Family/Parents/Siblings & Relatives:
Recently, I have been thinking about all of my family and how very difficult it has and must have been to watch my life slowly spiral away to this point. How so many of them had sat back and just wondered what kind of mistakes I would make next. Sometimes, though I think people can be judgmental thinking that there is no life in between, when there actually was. Of course, good judgment was not always present, but there was plenty of good judgements made because of the morals and values that were instilled in me as a young man.
By the way, my thinking of my family is just not something temporary, it obsesses me daily almost as a haunting, but how I deal with that is the key. My mother, a brilliant lady always taught me to not allow guilt to consume me. That doesn’t mean to just say “hey” I’m not going to feel guilty, which will allow me to continue to do bad things. I think it was more about asking God for forgiveness and moving on trying to be better. If any of my family ever comes across these journal entries and reads them, I want to apologize from the very deepest of my being, for anything that you have read or that may have even the slightest negative affects on you or your environment. I want to apologize to my sister, my brother in law and my nieces, but most importantly to my parent’s. It is so very sad for me to not be able to have any of you in my life.

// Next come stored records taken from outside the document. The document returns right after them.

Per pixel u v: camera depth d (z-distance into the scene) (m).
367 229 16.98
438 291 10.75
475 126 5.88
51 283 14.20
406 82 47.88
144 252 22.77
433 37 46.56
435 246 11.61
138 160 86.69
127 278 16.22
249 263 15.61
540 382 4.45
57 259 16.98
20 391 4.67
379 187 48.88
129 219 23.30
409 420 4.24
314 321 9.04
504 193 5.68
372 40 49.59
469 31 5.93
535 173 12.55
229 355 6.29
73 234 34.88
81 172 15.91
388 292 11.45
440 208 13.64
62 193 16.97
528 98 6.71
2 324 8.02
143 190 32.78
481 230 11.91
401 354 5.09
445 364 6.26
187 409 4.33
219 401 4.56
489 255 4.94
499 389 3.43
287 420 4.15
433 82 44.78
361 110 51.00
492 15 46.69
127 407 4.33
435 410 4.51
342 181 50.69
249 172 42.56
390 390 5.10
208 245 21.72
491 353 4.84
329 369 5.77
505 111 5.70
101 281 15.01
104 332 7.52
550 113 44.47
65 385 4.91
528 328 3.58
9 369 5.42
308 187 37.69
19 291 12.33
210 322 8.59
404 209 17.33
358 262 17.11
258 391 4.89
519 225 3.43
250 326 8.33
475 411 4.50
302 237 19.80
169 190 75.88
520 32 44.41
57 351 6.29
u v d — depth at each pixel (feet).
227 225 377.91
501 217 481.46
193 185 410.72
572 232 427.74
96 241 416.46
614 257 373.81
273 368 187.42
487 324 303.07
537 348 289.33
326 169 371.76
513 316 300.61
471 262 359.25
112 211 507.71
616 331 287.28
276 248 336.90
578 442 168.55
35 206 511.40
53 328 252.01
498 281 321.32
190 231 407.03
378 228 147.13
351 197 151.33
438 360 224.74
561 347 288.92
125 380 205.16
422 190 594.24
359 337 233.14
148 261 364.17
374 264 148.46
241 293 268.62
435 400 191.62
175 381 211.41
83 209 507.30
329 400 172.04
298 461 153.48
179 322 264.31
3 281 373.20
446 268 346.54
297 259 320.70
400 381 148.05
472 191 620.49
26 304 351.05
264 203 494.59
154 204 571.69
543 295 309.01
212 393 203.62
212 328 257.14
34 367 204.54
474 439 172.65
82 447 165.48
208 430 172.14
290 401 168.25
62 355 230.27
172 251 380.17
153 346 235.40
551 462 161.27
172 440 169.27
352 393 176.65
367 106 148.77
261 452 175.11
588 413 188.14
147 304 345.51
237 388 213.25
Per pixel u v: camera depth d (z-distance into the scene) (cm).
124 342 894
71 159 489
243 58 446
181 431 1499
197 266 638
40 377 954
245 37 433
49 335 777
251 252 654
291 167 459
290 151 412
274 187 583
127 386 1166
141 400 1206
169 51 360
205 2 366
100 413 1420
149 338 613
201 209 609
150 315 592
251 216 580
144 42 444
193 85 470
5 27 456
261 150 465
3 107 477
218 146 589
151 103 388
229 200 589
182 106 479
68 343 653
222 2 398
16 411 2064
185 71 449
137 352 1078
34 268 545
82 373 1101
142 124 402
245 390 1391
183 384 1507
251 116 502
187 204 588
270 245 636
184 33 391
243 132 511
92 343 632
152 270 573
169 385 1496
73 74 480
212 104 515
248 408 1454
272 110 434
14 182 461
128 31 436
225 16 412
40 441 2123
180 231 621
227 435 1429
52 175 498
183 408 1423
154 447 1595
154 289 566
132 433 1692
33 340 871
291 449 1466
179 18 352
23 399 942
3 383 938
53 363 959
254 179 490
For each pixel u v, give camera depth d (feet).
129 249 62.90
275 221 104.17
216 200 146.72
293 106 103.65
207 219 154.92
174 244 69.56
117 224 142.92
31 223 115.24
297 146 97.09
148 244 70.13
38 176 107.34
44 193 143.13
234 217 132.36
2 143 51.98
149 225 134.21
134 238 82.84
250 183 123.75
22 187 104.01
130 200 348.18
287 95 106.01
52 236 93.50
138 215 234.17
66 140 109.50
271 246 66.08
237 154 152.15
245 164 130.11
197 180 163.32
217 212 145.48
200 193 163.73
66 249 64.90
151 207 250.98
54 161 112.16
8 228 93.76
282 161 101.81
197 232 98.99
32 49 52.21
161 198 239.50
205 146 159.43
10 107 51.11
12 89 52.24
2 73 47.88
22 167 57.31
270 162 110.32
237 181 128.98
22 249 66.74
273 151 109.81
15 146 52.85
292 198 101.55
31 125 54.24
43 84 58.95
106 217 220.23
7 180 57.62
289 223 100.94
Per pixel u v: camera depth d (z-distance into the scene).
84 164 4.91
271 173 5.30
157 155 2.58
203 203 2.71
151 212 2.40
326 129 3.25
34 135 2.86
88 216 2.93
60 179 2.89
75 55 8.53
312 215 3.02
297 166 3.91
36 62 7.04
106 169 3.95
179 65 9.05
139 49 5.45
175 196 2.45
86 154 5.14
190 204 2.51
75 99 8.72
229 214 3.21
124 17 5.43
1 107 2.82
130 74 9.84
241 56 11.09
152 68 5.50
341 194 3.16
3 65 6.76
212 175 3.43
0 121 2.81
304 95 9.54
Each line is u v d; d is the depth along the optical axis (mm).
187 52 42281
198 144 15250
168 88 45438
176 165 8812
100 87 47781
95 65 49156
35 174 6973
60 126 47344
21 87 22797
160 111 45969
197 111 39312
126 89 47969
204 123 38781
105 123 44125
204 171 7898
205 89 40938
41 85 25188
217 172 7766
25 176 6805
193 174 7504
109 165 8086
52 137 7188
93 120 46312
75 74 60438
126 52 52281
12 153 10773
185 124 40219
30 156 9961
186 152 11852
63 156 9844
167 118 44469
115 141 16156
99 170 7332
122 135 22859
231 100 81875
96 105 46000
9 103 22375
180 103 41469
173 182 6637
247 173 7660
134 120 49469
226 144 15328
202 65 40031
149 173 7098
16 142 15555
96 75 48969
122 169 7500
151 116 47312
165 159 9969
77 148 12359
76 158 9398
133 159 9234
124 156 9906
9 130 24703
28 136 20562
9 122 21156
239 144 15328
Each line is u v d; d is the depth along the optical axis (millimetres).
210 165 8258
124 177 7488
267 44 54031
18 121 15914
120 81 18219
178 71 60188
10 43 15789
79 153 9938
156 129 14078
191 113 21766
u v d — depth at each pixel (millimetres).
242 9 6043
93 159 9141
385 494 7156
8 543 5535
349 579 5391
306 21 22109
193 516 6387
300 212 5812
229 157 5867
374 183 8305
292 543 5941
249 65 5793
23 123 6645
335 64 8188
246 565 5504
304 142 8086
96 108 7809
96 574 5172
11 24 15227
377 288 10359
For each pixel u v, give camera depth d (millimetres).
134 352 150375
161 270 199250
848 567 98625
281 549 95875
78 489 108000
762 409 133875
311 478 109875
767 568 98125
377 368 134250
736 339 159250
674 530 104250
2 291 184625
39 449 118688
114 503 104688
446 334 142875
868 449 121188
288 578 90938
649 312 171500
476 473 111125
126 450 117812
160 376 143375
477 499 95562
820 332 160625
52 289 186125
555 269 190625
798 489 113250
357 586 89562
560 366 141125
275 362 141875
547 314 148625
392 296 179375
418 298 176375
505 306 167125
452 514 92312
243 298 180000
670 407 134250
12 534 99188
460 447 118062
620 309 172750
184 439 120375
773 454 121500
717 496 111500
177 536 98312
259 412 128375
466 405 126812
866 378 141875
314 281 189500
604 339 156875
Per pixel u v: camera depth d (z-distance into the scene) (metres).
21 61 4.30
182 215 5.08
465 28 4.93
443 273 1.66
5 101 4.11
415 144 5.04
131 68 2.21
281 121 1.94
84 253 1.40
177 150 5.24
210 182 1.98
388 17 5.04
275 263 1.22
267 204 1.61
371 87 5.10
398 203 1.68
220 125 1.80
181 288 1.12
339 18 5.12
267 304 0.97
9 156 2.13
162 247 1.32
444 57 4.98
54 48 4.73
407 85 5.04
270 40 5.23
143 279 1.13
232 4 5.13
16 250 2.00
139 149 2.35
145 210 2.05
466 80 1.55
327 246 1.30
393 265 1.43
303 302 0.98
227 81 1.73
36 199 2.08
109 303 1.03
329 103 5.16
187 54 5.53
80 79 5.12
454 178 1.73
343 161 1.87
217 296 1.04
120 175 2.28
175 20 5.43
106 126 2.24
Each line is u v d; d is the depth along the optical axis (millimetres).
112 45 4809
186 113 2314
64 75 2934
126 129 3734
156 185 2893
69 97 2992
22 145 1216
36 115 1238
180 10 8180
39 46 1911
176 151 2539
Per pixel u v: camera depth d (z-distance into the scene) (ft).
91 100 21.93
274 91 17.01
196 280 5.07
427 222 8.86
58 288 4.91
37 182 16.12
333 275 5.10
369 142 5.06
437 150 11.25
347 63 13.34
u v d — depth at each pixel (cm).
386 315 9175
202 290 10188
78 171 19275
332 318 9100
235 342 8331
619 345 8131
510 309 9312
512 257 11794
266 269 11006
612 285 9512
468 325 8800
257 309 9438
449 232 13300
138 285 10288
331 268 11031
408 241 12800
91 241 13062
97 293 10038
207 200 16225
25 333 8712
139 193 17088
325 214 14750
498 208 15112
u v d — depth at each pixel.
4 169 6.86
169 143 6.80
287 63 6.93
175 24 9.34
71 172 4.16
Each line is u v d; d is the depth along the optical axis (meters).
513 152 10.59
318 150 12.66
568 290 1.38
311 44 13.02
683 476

So without letting these feelings consume me, I am actually doing something positive to change myself, and the legacy that I see for my future. I will not go into the extensive things that I am doing, you can read about those in previous journal entries, but I will express the changes that I feel inside, and what powerful and amazing feelings those are. I wish I could just shout to my Mother and Father, and say, “hey Mom and Dad – you would be so proud of me, everything that you wanted me to be its finally happening,” but I can’t do that and I’m afraid they will never hear those words. That is certainly no reason to quit or give up, it really is just a reason to try harder and to make things right, so even if they can’t hear me or see me, honoring them by doing what they would be proud of will make the biggest statement, and maybe have an impact on the bettering of a future society. My work, my goals, and my dreams will make this a better world by implementation of goals that will benefit and strengthen this world. Everything that has happened up to this point has prepared me for this moment.